Noise cancelling and calls: competent, not class-leading

The active noise cancellation is decent rather than exceptional. It does enough for commuting, offices and general daily use, but it is not the sort of ANC that fully erases the outside world. Low-frequency noise in particular is where the Headphone (a) trails stronger premium models.

That does not make it weak for the money. It simply sets the limit clearly: this is a good mid-range ANC headphone, not a true high-end noise-cancelling benchmark.

Transparency mode is broadly serviceable, though voices lose some natural presence. Call quality follows the same pattern. Speech remains understandable, but the microphones do not flatter the voice and can sound thinner or harsher than ideal. If calls are central to your buying decision, better options exist.

Sound quality: lively, enjoyable, easy to like

The Headphone (a) is tuned for engagement rather than strict neutrality, and for a product at this price that is the right call. Bass is punchy and well controlled, the overall sound has energy, and the headphones remain enjoyable across a wide range of genres.

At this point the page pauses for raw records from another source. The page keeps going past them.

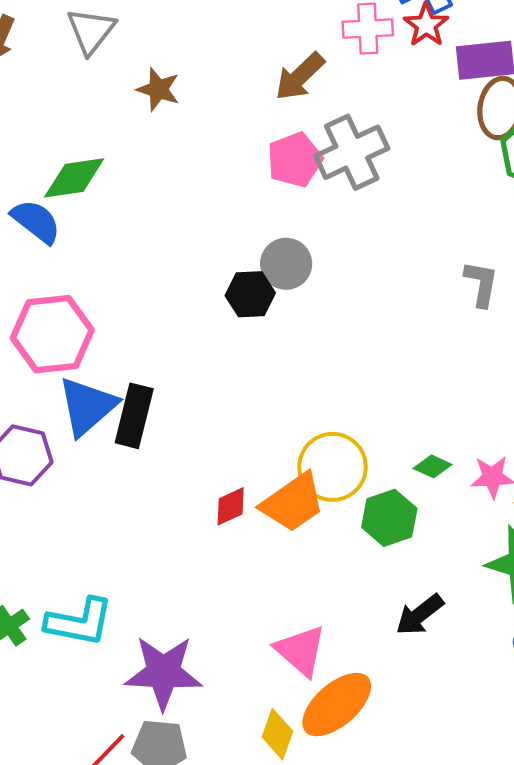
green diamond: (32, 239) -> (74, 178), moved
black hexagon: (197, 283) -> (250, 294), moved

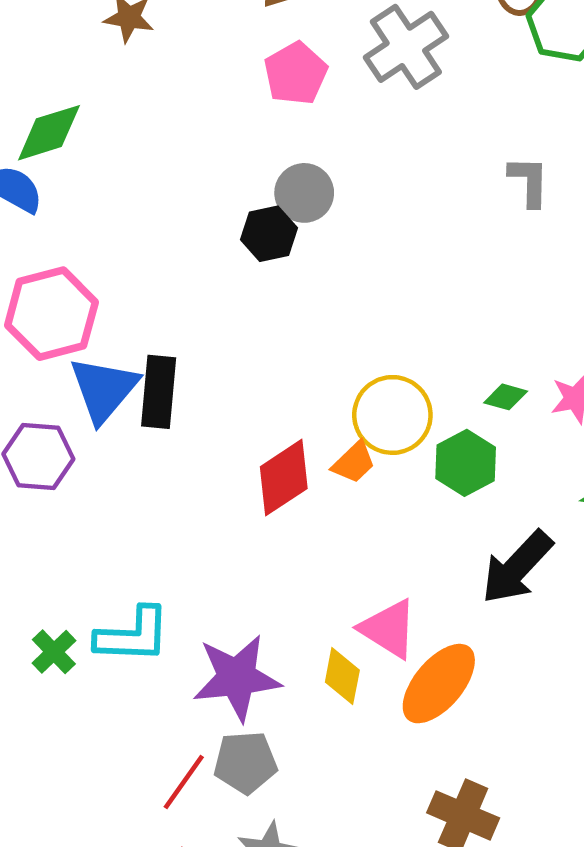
gray cross: (352, 152) -> (406, 47), moved
orange trapezoid: (293, 503) -> (354, 462), size x0.6
red diamond: (231, 506) -> (284, 478), size x1.6
black arrow: (420, 615) -> (517, 567), size x1.4
yellow diamond: (277, 734) -> (342, 676), moved

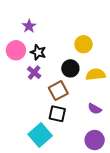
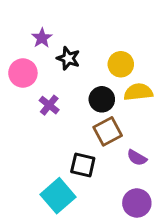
black star: (38, 52) -> (68, 58), moved
yellow semicircle: (96, 74) -> (138, 92), moved
brown square: (58, 91) -> (108, 131), moved

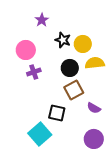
purple star: (42, 38) -> (42, 20), moved
black star: (68, 58) -> (63, 40), moved
pink circle: (23, 73) -> (26, 50), moved
purple cross: (49, 105) -> (34, 72), turned 32

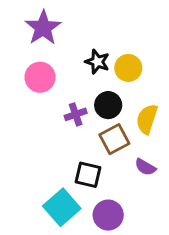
purple star: (42, 20) -> (43, 28), moved, size x1.6
yellow semicircle: (95, 63) -> (147, 119), moved, turned -66
purple cross: (34, 72) -> (76, 114), moved
purple circle: (94, 139) -> (108, 215), moved

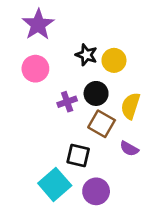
brown square: (114, 139) -> (102, 124), turned -32

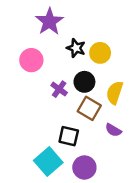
purple star: (38, 25) -> (49, 22), moved
purple cross: (67, 102) -> (59, 89), turned -35

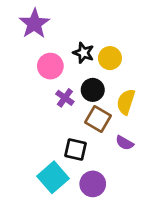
purple star: (49, 22) -> (34, 24), moved
pink circle: (31, 60) -> (50, 66), moved

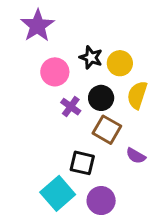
yellow semicircle: (126, 102) -> (137, 95), moved

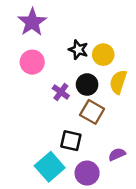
pink circle: (55, 72) -> (32, 62), moved
purple semicircle: (136, 156) -> (117, 154), moved, turned 126

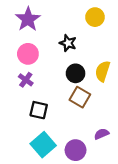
yellow circle: (103, 55) -> (95, 17), moved
purple cross: (61, 92) -> (26, 80), moved
black square: (71, 141) -> (39, 110), moved

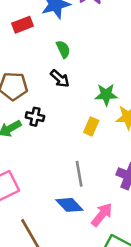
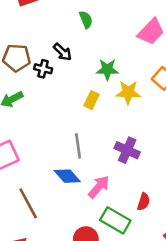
green semicircle: (63, 49) -> (86, 20), moved
black cross: (35, 117) -> (43, 69), moved

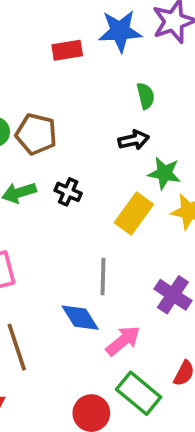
black arrow: (62, 52) -> (134, 140), moved, turned -66
black cross: (43, 69) -> (68, 192), moved
yellow rectangle: (92, 100) -> (134, 214), size x1.5

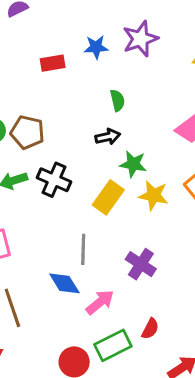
blue star: (120, 31) -> (96, 47), size x0.7
black cross: (68, 192) -> (54, 180), size x1.5
green rectangle: (139, 393) -> (113, 345), turned -66

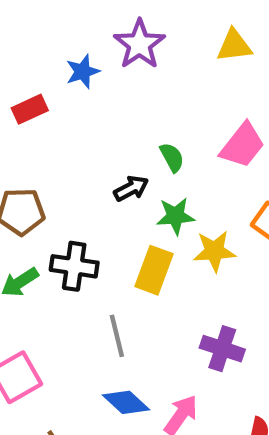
green semicircle: (117, 100) -> (172, 157), moved
gray line: (83, 249) -> (117, 336), moved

There are compromises. The lower mids can feel slightly scooped, and the presentation is not as refined or as technically precise as more expensive models. But the basic balance is good, the treble stays manageable, and the headphones sound far more mature than a cheap bass-heavy crowd-pleaser.

Just as importantly, Nothing gives buyers the tools to change the tuning. The parametric EQ in the app is a real advantage here, and it adds value that many competitors simply do not offer.

Battery life: the headline feature

Battery life is the Headphone (a)'s killer feature. The quoted figures are already ambitious, and the real-world results are even more impressive. In practical terms, these headphones last far longer than most direct rivals.

That makes them unusually easy to recommend for travel, office use and anyone who hates constantly recharging wireless gear. Nothing has turned endurance into a major competitive edge here, and it is one of the best reasons to choose the Headphone (a) over more famous alternatives.

Verdict

The Headphone (a) gets the important things right. It looks distinctive, lasts an exceptionally long time, offers one of the best physical control schemes in the category and sounds lively enough to satisfy most buyers. The app and connectivity options strengthen the package further.

Its weaknesses are also clear. ANC is only decent, call quality is merely average and some of the premium feel of the more expensive model has been pared back. Even so, the balance is impressive. At 159 euros, the Headphone (a) is one of the most complete and convincing affordable wireless headphones available.